▶ _Dataset records_:

****************

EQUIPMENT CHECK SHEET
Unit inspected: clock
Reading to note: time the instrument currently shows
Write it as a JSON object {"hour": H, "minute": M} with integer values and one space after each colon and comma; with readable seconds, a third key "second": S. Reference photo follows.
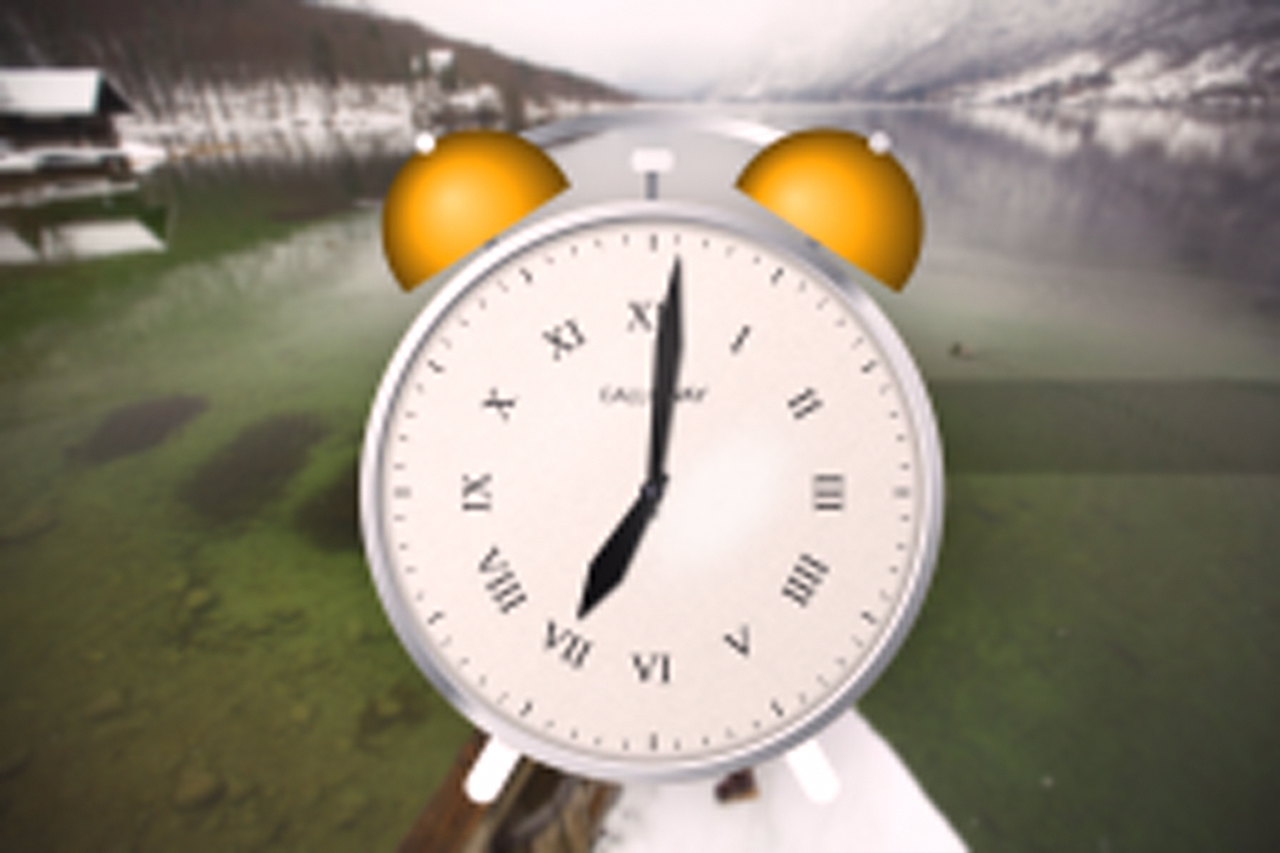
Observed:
{"hour": 7, "minute": 1}
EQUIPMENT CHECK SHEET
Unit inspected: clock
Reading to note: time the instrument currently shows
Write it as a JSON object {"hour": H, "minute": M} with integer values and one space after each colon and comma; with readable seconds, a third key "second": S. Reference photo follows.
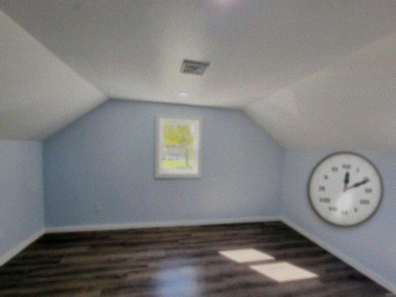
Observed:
{"hour": 12, "minute": 11}
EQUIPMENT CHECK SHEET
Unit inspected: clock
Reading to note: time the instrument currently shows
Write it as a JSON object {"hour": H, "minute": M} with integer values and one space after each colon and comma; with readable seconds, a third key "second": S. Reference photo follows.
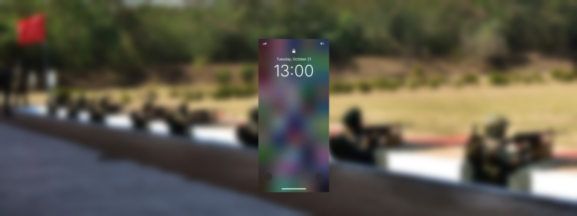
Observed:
{"hour": 13, "minute": 0}
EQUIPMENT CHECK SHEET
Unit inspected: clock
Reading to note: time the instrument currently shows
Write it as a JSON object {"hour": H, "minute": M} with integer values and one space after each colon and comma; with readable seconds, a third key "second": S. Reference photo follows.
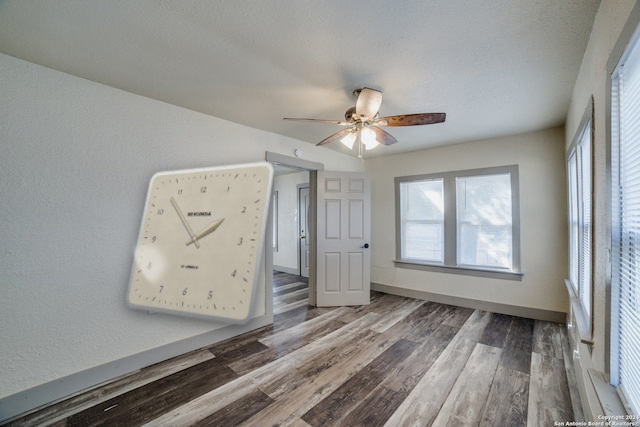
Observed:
{"hour": 1, "minute": 53}
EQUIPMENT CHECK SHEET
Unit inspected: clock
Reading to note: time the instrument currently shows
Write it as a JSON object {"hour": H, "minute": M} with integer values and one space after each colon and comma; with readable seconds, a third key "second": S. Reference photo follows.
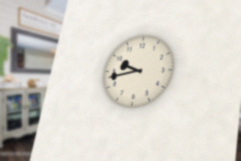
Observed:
{"hour": 9, "minute": 43}
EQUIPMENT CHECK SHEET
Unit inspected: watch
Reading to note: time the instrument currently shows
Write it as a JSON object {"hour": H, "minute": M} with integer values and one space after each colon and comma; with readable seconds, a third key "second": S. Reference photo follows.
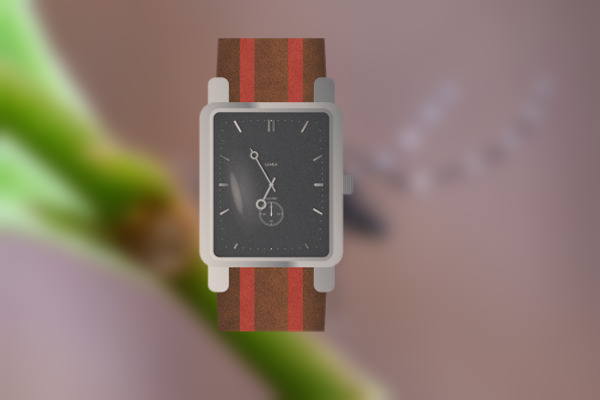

****************

▶ _REQUEST_:
Update all of the records above, replacing "Observed" with "Recorded" wherever it occurs and keeping every other line unchanged. Leave the pictures out of your version.

▶ _CORRECT OUTPUT_:
EQUIPMENT CHECK SHEET
Unit inspected: clock
Reading to note: time the instrument currently shows
Write it as a JSON object {"hour": H, "minute": M} with integer values and one space after each colon and comma; with readable seconds, a third key "second": S. Reference photo follows.
Recorded:
{"hour": 7, "minute": 1}
EQUIPMENT CHECK SHEET
Unit inspected: clock
Reading to note: time the instrument currently shows
Write it as a JSON object {"hour": H, "minute": M} with integer values and one space after each colon and comma; with readable seconds, a third key "second": S. Reference photo follows.
Recorded:
{"hour": 12, "minute": 11}
EQUIPMENT CHECK SHEET
Unit inspected: clock
Reading to note: time the instrument currently shows
Write it as a JSON object {"hour": H, "minute": M} with integer values and one space after each colon and comma; with readable seconds, a third key "second": S. Reference photo follows.
Recorded:
{"hour": 13, "minute": 0}
EQUIPMENT CHECK SHEET
Unit inspected: clock
Reading to note: time the instrument currently shows
Write it as a JSON object {"hour": H, "minute": M} with integer values and one space after each colon and comma; with readable seconds, a third key "second": S. Reference photo follows.
Recorded:
{"hour": 1, "minute": 53}
EQUIPMENT CHECK SHEET
Unit inspected: clock
Reading to note: time the instrument currently shows
Write it as a JSON object {"hour": H, "minute": M} with integer values and one space after each colon and comma; with readable seconds, a third key "second": S. Reference photo follows.
Recorded:
{"hour": 9, "minute": 43}
EQUIPMENT CHECK SHEET
Unit inspected: watch
Reading to note: time the instrument currently shows
Write it as a JSON object {"hour": H, "minute": M} with integer values and one space after each colon and comma; with readable seconds, a third key "second": S. Reference photo follows.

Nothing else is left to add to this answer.